(Records excerpted from a collection)
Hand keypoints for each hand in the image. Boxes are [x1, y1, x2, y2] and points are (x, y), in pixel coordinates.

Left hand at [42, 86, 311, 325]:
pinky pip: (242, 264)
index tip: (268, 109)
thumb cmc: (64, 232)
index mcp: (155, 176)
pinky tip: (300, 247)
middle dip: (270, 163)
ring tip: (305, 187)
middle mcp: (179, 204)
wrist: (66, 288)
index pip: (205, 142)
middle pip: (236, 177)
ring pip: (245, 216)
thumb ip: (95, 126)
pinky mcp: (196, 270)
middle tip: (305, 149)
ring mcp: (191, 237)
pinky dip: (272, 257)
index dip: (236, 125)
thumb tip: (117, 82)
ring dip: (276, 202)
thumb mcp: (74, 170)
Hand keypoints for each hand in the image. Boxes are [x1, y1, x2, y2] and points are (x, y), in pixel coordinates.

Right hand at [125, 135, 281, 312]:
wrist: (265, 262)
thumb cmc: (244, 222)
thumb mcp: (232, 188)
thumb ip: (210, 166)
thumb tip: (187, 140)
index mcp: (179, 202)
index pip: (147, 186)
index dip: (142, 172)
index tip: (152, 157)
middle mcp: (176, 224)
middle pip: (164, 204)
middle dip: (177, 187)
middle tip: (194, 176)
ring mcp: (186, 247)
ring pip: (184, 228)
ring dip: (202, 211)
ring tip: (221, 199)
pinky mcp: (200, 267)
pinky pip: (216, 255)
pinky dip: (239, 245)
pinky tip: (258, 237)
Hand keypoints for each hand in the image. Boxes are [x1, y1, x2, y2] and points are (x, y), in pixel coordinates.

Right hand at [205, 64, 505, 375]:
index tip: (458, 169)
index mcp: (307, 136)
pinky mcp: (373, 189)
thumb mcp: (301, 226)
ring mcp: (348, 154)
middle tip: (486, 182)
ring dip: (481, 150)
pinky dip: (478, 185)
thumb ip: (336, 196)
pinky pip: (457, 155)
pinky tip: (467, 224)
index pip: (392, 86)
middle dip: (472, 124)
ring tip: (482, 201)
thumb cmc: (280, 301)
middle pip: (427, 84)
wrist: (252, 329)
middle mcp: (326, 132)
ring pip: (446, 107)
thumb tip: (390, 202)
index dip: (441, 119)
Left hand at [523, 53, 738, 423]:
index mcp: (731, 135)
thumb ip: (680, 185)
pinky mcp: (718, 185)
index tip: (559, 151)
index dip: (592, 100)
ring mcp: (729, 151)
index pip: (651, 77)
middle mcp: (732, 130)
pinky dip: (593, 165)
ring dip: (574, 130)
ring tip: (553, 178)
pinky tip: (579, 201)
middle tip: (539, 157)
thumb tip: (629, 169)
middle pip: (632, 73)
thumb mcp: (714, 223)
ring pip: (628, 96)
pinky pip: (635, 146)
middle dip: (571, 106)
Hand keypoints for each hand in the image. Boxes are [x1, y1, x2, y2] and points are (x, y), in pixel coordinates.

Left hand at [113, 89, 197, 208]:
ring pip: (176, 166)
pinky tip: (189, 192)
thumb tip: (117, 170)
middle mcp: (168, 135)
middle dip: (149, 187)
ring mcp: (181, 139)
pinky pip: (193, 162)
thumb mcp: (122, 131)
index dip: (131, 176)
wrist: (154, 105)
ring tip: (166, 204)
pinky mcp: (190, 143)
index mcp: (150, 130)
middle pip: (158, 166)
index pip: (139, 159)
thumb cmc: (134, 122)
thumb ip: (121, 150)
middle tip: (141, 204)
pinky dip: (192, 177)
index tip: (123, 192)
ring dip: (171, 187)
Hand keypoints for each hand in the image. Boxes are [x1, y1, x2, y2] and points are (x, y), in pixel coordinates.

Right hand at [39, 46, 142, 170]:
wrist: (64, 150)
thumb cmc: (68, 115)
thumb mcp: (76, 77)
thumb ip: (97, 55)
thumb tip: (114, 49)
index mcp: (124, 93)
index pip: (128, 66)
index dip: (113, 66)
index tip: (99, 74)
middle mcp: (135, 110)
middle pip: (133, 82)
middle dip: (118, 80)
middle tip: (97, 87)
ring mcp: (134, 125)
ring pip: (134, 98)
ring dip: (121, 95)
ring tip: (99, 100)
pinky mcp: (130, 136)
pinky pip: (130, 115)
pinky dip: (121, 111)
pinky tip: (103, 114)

...

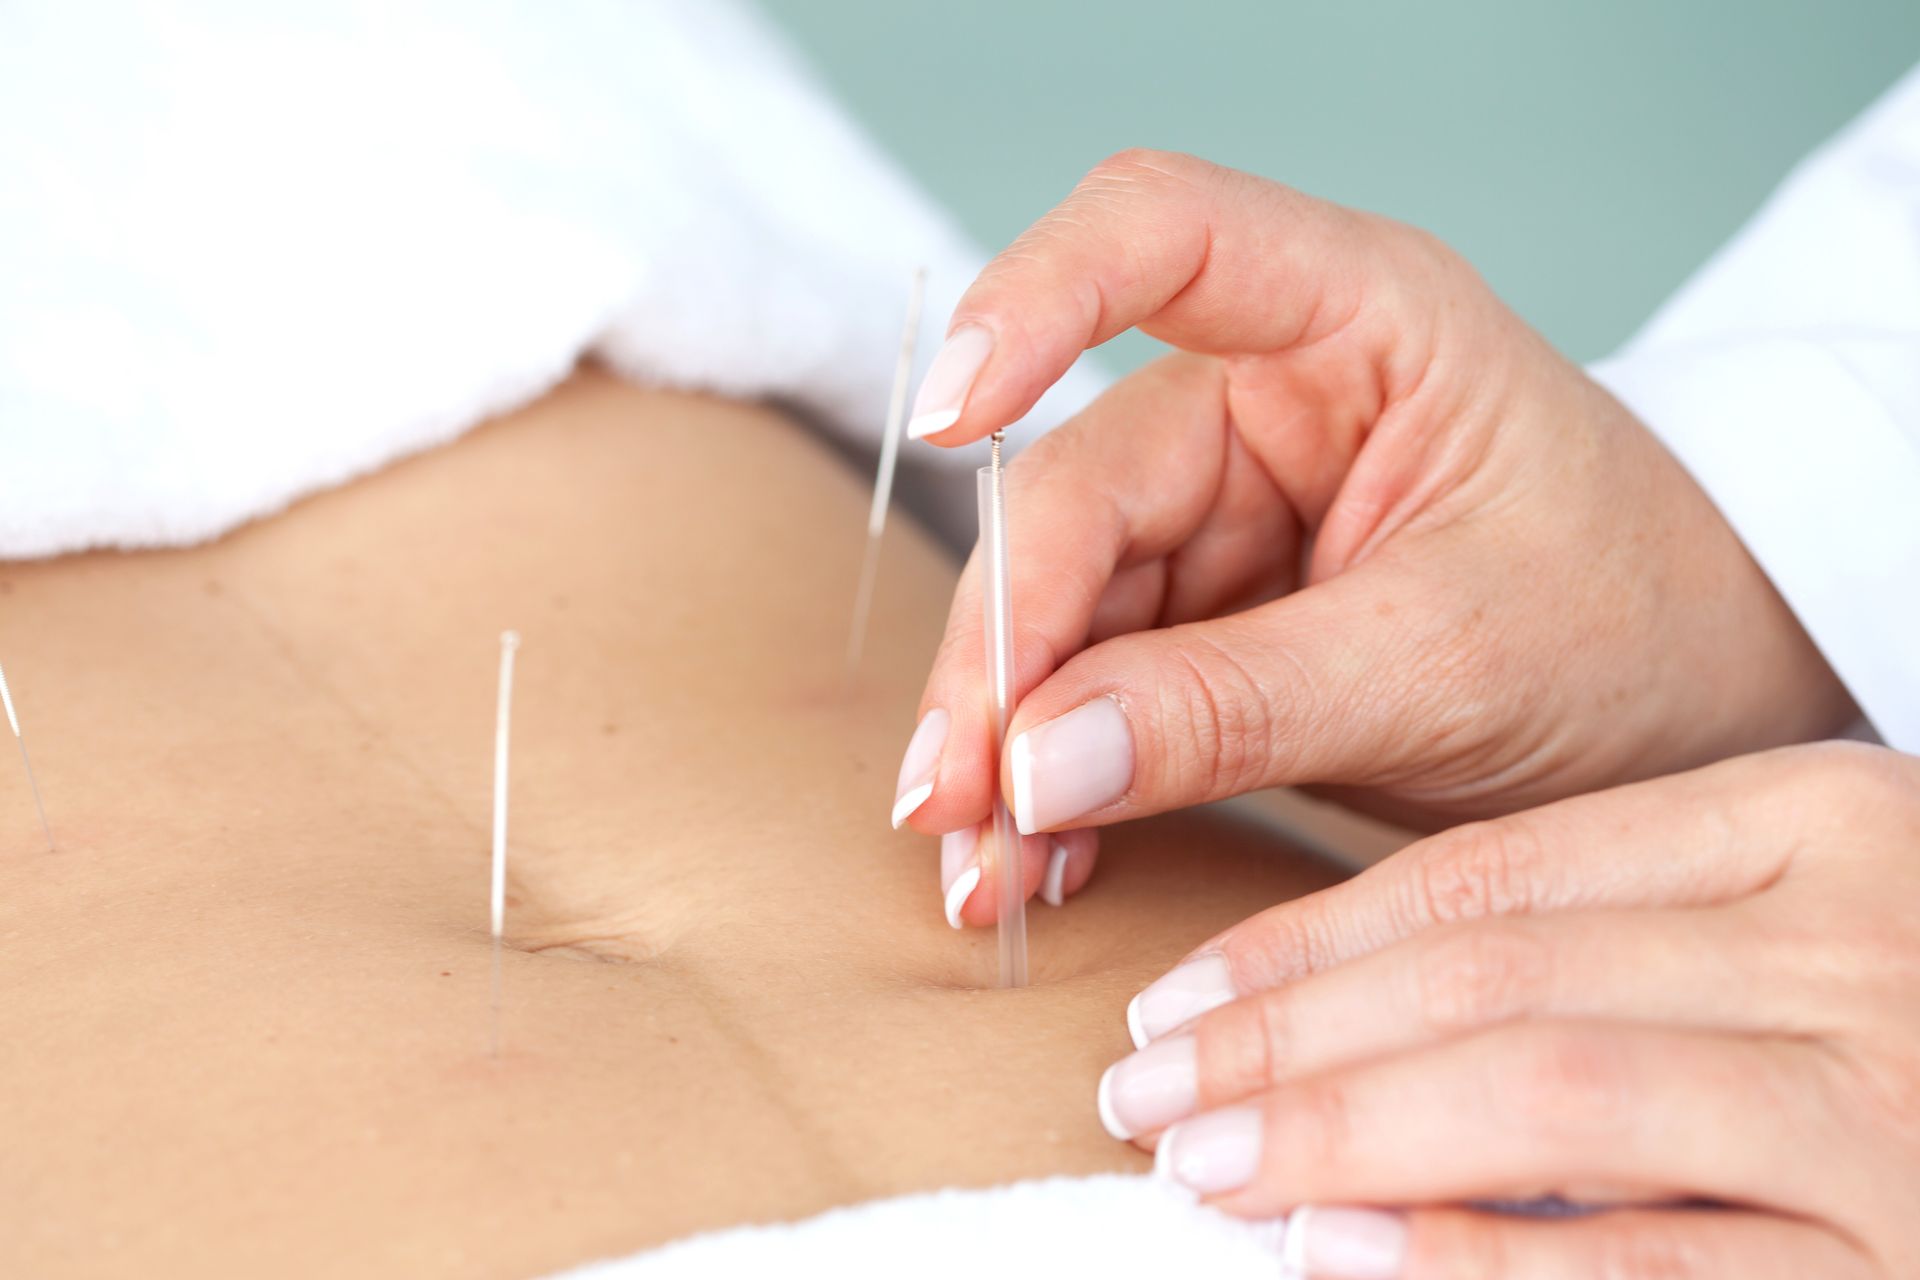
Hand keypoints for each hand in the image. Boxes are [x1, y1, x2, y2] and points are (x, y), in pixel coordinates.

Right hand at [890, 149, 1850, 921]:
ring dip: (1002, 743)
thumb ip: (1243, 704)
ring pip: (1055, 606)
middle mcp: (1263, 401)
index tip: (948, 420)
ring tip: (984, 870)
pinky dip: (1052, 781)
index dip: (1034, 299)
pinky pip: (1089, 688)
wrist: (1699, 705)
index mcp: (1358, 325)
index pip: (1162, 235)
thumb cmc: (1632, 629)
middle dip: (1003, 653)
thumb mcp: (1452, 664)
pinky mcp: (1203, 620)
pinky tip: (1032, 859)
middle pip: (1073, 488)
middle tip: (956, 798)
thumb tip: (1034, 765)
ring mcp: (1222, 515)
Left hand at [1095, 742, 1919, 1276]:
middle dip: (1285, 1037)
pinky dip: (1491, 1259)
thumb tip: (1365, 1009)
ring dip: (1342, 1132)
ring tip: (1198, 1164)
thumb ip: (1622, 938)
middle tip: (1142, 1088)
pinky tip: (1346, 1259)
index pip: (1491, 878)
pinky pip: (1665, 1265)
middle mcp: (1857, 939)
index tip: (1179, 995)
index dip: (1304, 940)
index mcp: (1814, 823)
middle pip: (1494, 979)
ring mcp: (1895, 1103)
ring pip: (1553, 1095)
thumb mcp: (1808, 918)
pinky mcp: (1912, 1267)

---

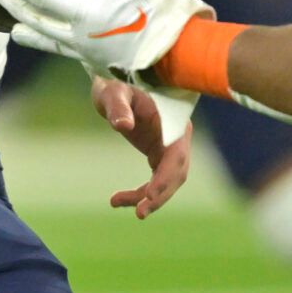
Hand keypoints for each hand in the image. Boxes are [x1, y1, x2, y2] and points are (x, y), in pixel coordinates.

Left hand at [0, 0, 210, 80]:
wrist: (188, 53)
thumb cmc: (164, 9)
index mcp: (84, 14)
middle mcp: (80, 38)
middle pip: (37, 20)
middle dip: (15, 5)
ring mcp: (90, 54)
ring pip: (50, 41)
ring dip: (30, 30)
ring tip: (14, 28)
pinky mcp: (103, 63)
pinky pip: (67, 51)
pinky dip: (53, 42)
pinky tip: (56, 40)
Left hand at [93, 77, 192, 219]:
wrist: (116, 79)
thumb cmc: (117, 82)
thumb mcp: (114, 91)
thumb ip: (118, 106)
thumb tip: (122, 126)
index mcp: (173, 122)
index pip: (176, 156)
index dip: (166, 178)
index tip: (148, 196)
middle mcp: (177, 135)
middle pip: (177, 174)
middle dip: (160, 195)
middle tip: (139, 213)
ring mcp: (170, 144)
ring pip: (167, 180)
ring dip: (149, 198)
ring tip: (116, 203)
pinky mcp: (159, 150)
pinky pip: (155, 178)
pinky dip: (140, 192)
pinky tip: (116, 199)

(REQUIRED ACTION) Transcribe the records above exactly, beginning at the line that contains "middle tip: (141, 204)" and ending with the line that contains "pinky tip: (103, 114)", both included, and nothing else.

(EXERCISE RESULT)
middle tip: (141, 204)
pinky dip: (192, 177)
index tip: (123, 192)
ring dip: (171, 187)
Hand keypoints for each hand in the image. Boxes are [x1, y1, x2, y2] and points are (x, y), in pixel coordinates.

Right hand at [39, 46, 142, 170]:
wrist: (64, 150)
thumb cmc: (68, 115)
thumb mcp: (76, 77)
thumb ip: (97, 55)
thumb tip: (114, 49)
index mcp: (124, 93)
index pip: (128, 66)
index dip: (113, 66)
index tip: (99, 74)
middle mcp: (135, 110)
middle pip: (133, 82)
middle dip: (118, 80)
middle tip: (97, 87)
ring mcp: (134, 125)
ring pip: (134, 98)
ring dip: (121, 95)
ring tip: (99, 100)
pinky mcp: (130, 136)
pinky pip: (130, 115)
pinky dip: (121, 111)
pinky tip: (103, 114)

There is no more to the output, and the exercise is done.